Non cercava una persona che non
avrebbe cercato di scappare
scoprendo la sua natura, solo Jane sembrava non avere paura di lui,
voleva
incontrarne una che gli facesse sentire le stesse sensazioni che aveva
provato
uccidendo per la prima volta: paura, eccitazione e soddisfazione.
Vide Jane entrare nella sua stanza
vestita d’assalto o così
amava definire lui il completo rosso e nero con tanto di mantello, che
Aro
faceva indossare loro, durante le punizioni: quando un vampiro o
qualunque
altra creatura magica infrangeva una regola, l’intero clan
dei Volturi si
muoveva in branco per riportare l’ordine. Per la cronaca,
Aro, Caius e Marcus
stavano fermi al centro, ben protetti e le guardie si occupavano dei
condannati. In tutto ciò, i capi si guadagnavano la gloria e
lui e la sorella
si rintanavano in un angolo a guardarli gioire. Li trovava stupidi e
inutili,
tutti quanti; credevano di poter tutto, che nessuno potesse fermarli,
ma la
realtà era diversa: non sarebbero stati nulla senza di loro,
non avrebbero
avuto nulla senza di loro.
Il ragazzo non si lamentava della
situazione, forse in un’altra
vita avrebbe assunto il potere, si sarebbe ribellato; per ora, il gioco non valeva la candela, non
c’era nulla o nessuno per cui valesse la pena rischiare.
“Andiamo,
fratello.” La voce di Jane lo risvegliò.
Tirò su
il cappuccio del mantello e uscì dalla stanza.
L’ora di uccidere era arrivata
e, stranamente, era l’unica cosa che lo teneva ancora in
vita, anche senza dare
un vero significato a quell’insulsa parola. Lui non era vivo,
non era nemmeno
libero. Era solo un oggetto nelle mani di un pazzo assettato di potere
e di giustizia.
La battaglia era stata persino
più noiosa del previsto: il
clan che si era ribellato era piccolo e senza alcuna abilità
particolare. Aro
non li aveva mai visti come un bottino
degno, di sicuro li avrebbe voluti tutti morti e la fatica sarebbe
toccata a
lui; il potere di Jane era troppo violento, il suo, invece, ti faceva
morire
lentamente ma senza dolore. Aro voleva dimostrarsi magnanimo, giusto.
La nebbia aveva avvolto quattro corpi
contemporaneamente, il
sorriso di Aro si era allargato, ma Alec non sembrava interessato, non
voleva
sentirsi dire di aver fatto un buon lavoro: lui non sbagliava, mai!
I poveretti si contorcevano,
gridavano, ma neanche questo lo
appagava più; si sentiva spento, vuoto, inutile.
La nebbia che
toglie
i sensi, capace di estraniarti dal mondo… una morte,
sì, ma soave… il dolore
non c’entra… la vittima non sa, non vede, non
sente, non odora, non tocca e non
gusta… i sensi sono annullati… è come
essere morti prima della morte vera!
Sbatté gli occhi,
velocemente, cosa alquanto strana per uno
della sua specie e cercò di far sparire quella voce dalla
sua testa: no, non
era solo la voce, c’erano anche delle parole…

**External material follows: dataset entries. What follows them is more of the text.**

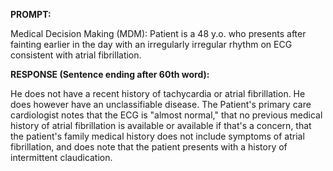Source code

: **PROMPT:**

Medical Decision Making (MDM): Patient is a 48 y.o. who presents after fainting earlier in the day with an irregularly irregular rhythm on ECG consistent with atrial fibrillation. 

**RESPONSE (Sentence ending after 60th word):**

He does not have a recent history of tachycardia or atrial fibrillation. He does however have an unclassifiable disease. The Patient's primary care cardiologist notes that the ECG is "almost normal," that no previous medical history of atrial fibrillation is available or available if that's a concern, that the patient's family medical history does not include symptoms of atrial fibrillation, and does note that the patient presents with a history of intermittent claudication. 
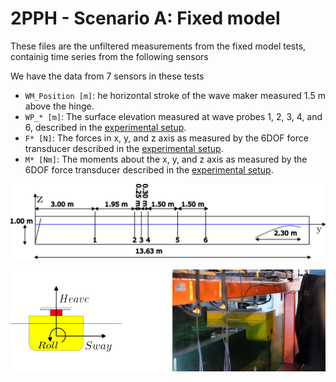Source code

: # 2PPH - Scenario A: Fixed model

These files are the unfiltered measurements from the fixed model tests, containig time series from the following sensors

We have the data from 7 sensors in these tests
- `WM_Position [m]`: he horizontal stroke of the wave maker measured 1.5 m above the hinge.
- `WP_* [m]`: The surface elevation measured at wave probes 1, 2, 3, 4, and 6, described in the [experimental setup](../../docs/experimental_setup.md).
- `F* [N]`: The forces in x, y, and z axis as measured by the 6DOF force transducer described in the [experimental setup](../../docs/experimental_setup.md).
- `M* [Nm]`: The moments about the x, y, and z axis as measured by the 6DOF force transducer described in the [experimental setup](../../docs/experimental_setup.md).


![Wave flume](../../docs/figures/The%20wave%20flume%20and%20wave%20probe%20positions.png)

![The fixed model](../../docs/figures/Scenario%20A%20-%20The%20fixed%20model.png)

riusciva a vederle, descrivevano
il suo potere. Il suo nome non veniva mai detto e quella voce ripeteva
sempre
le stesse frasi, come un mantra, come a non volerle dimenticare.
“Alec!” si
sentì chiamare da Aro, mentre tornava in sé. La
nebbia aveva smesso di fuoriuscire dalle sue mani, i condannati si
muovevano di
nuovo.
Prese un respiro, mentre guardava il suo capo, non vedendolo realmente;
le
frasi vorticavano nella sua testa, la voce continuava a parlare. Poi
vide un
volto, non lo conosceva. Sentì un battito, era umano.
Sentì il richiamo del
sangue e sparì, seguito dall’urlo della sorella.
Non aveva idea di dove sarebbe
finito, ma doveva trovare
quella persona e ucciderla o sarebbe impazzito.